Générique ou de marque : la bonne question n'est pas si c'est pareil, mais où la différence compte
Chaque cabinet a une position sur cette question, et elle est en général tranchée dans un sens ou dans l'autre. Les deux positions absolues coûtent de l'argent.
Qui n'achète que de la marque paie une part du prix pour la certitude, et sur certaines catégories cette certitude vaut son coût. Sur d'autres il paie un nom sans différence décelable.
Qui n'achète que le prix le plus bas économise sur tout et paie de temps en temps une séance à refaire, ce qui efface des mois d'économies.
La question utile n'est donc pas de savoir si le générique est identique, mais où la différence pèse sur un résultat clinique.
Certaines catégories montrent la différence. Matériaux de restauration, adhésifs, matériaux d'empreinte : le comportement du produit dépend de formulations propriétaires et la littérature documente des écarts entre marques.
Sur celles-là l'économie n'est pas rentable, car le coût d'une réfection dépasse de loin l'écart de prix sur le matériau.
D'autres catégories montrent une différence minime ou nulle. Jetables en non-tissé, gants, canules d'aspiration, gobelets, lingettes : des produits où la spécification technique épuise la valeur.
Sur celles-là, qui représentent une part importante de la dépense annuelle d'un cabinet, l'attachement à une marque est un coût sans contrepartie.
Entre les deux s'étend une zone grise à juger cas par cas : instrumentation rotative, inserts, certains instruments manuels. La différence existe mais son poids dépend de l'usage.
Quelle que soit la catégorie, certains éléments ne se négocient pas. Le marquage CE, le fabricant identifiable et la classe déclarée sont des exigences, non des caractéristiques haut de gamme.
Un équivalent conforme est une alternative légitime.
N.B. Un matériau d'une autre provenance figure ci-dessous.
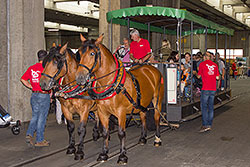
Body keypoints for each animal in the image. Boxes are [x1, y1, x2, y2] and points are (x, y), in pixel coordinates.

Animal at [75, 34, 163, 164]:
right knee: (143, 117)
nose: (80, 78)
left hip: (157, 99)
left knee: (157, 117)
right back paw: (142, 138)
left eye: (92, 53)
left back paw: (157, 139)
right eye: (79, 53)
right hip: (142, 102)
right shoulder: (102, 112)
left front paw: (122, 156)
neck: (111, 83)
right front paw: (103, 154)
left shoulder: (121, 112)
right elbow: (105, 132)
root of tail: (152, 69)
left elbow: (121, 133)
Un produit dépourvu de ces informations n'est pas une alternative moins chère : c'est autre chose.
La manière pratique d'évaluer est d'essayer sur une unité et dans un contexte non critique, non de basculer toute la consommation d'une catégorie sur un produit jamais employé. C'est le principe de la commande d'essai chez un nouveau fournisseur.
En résumé : la différence compte sur les matériaux de restauration, les adhésifs et les empreintes, elle compte peu sur les jetables qui pèsent lourd dans la dépense, la zone grise se juge cas par cas, la conformité ne se négocie jamais, et l'alternative s'essaie à petite échelle avant adoption.